Do you agree with those who say the Church should stay out of...
Britain is becoming increasingly secular which means that public policy and legislation sometimes fly in the face of Christian beliefs and values. Legislation on same-sex marriage and Sunday trading both upset conservative Christians, as has a more inclusive approach to other faiths in religious education.
Their response is sadly too often to blame the politicians for this, including the Christian MPs and Peers. There is a significant number of Christian MPs on both sides of the House. The 26 Bishops in the Lords are joined by a considerable number of lay Christian Peers. So why are they not stopping these laws and policies? There are three reasons.
The first is obvious – they are a minority and even if they all agreed they would still be outvoted. Second, they don’t always agree and speak up for traditional Christian positions. Some of them voted for same-sex marriage because they thought that equal treatment of same-sex couples was right. The Sunday Trading Bill was Government policy and was whipped. To vote against it would most likely have meant losing the party whip. Whilst on a big issue of conscience they might be willing to do that and risk losing their seat, this was not such an issue. Many people already worked on Sundays in hospitals, public transport and the emergency services. Nor were all Christians boycotting Sunday shopping.

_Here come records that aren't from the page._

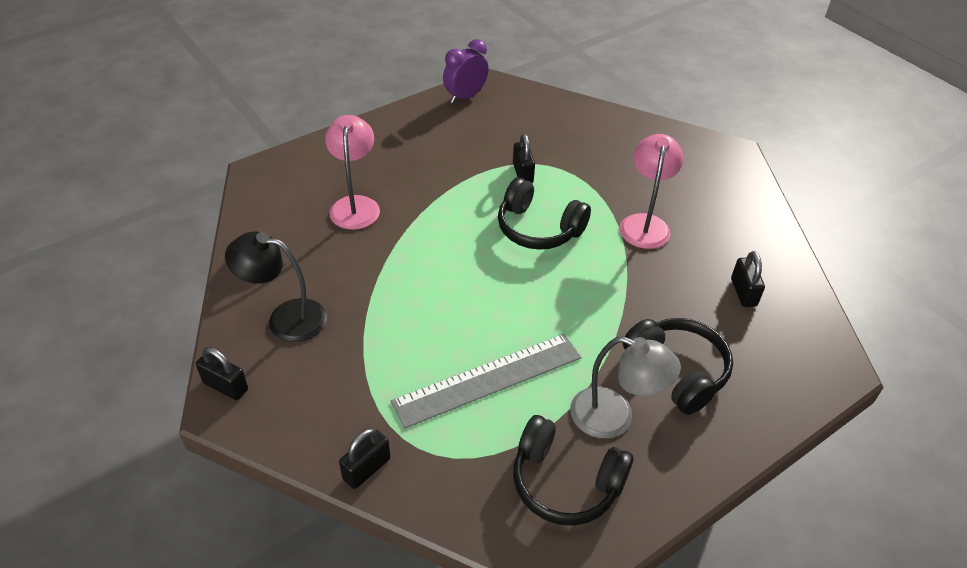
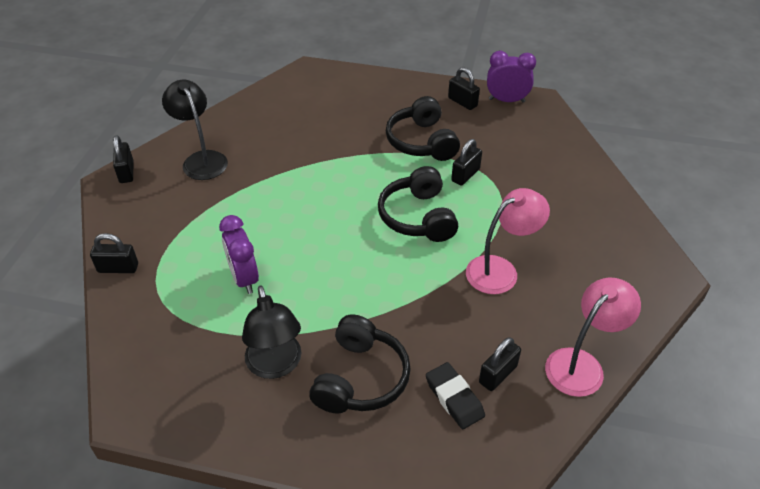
camera: 50 degrees right, 0 degrees up
pink lamp [325,115,380,230] -> pink lamp moved to [545,277,641,397]
grey ruler [391,334,582,429] -> purple clock [219,215,259,294]
black headphones [513,415,633,526] -> black headphones moved to [386,96,460,161]
grey lamp [570,336,681,438] -> black lamp [242,285,301,379]
none -> black eraser [426,362,485,429]
none -> black padlock [448,67,480,110]

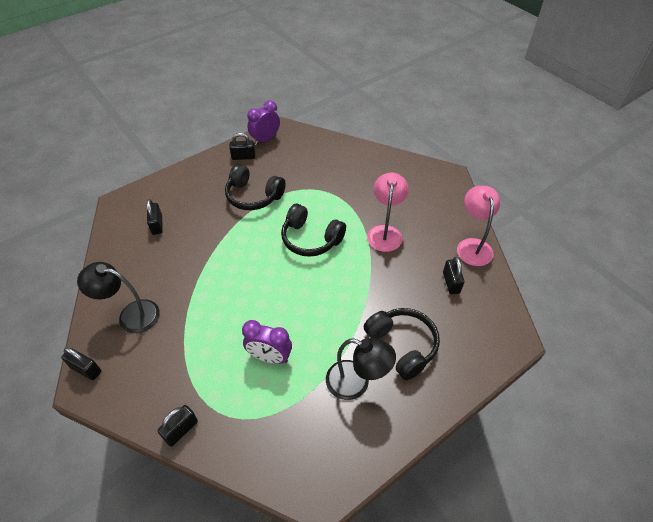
camera: 50 degrees left, 5 degrees up
black eraser [426,362,485,429] -> none
black padlock [451,139,482,186] -> black padlock moved to [147,199,163,235]

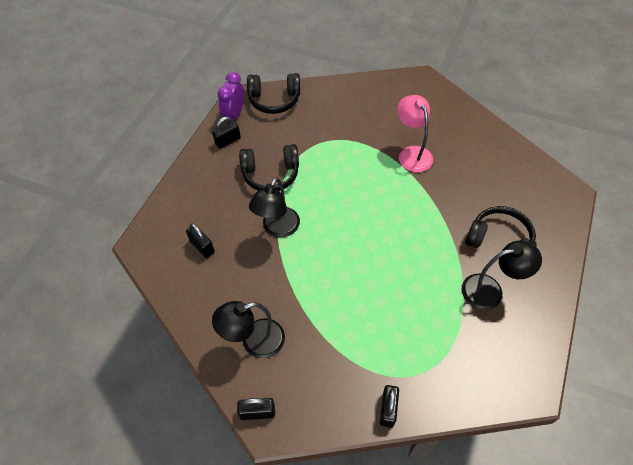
camera: 30 degrees left, 5 degrees up
purple clock [242,320,292,364] -> none
black headphones [281,204,346,257] -> black headphones moved to [247,73,300,114]
black padlock [443,257,464,294] -> none
pink lamp [457,186,500,266] -> none
none -> black lamp [249,177,300,237]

The third reason is that those MPs were not seriously supported by the Christian public. They will tell you that some of the nastiest letters they receive are from Christian constituents. I have seen some of these letters sent to committed Christian MPs and they are outrageous. The sad truth is that there is still a tendency for conservative Christians to think politics is a dirty business and want nothing to do with it until the politicians do something they believe to be wrong. Then it is too late. It seems that those who think like this have failed to understand Jesus’ teaching about his disciples being salt and light and rendering to “Caesar what is Caesar’s”. Nor have they taken seriously what St Paul said about submitting to the governing authorities in Romans 13 and St Peter said in his first letter (2: 13-17). Indeed, it is arguable that if Jesus’ disciples vacate the public square it is not surprising that others have steered the nation in the wrong direction. As the Christian MP Edmund Burke is reputed to have said “all it takes for evil to succeed is for good men to do nothing”
A common excuse from active Christians is that they are too busy with church responsibilities to involve themselves in politics. The doors of Geneva’s churches in Calvin’s time were locked on Sunday night and stayed locked until the following Sunday because the place of God’s people was in the world seeking to be salt and light for God’s glory. Even if we have time-consuming responsibilities caring for our children or frail relatives; we can still read or listen to the news and pray for those elected to govern us. They are not all liars and hypocrites as those nasty letters declare. Who’s responsible? We all are and if we don’t like what is happening to our nation it is time we recognised this and took appropriate action.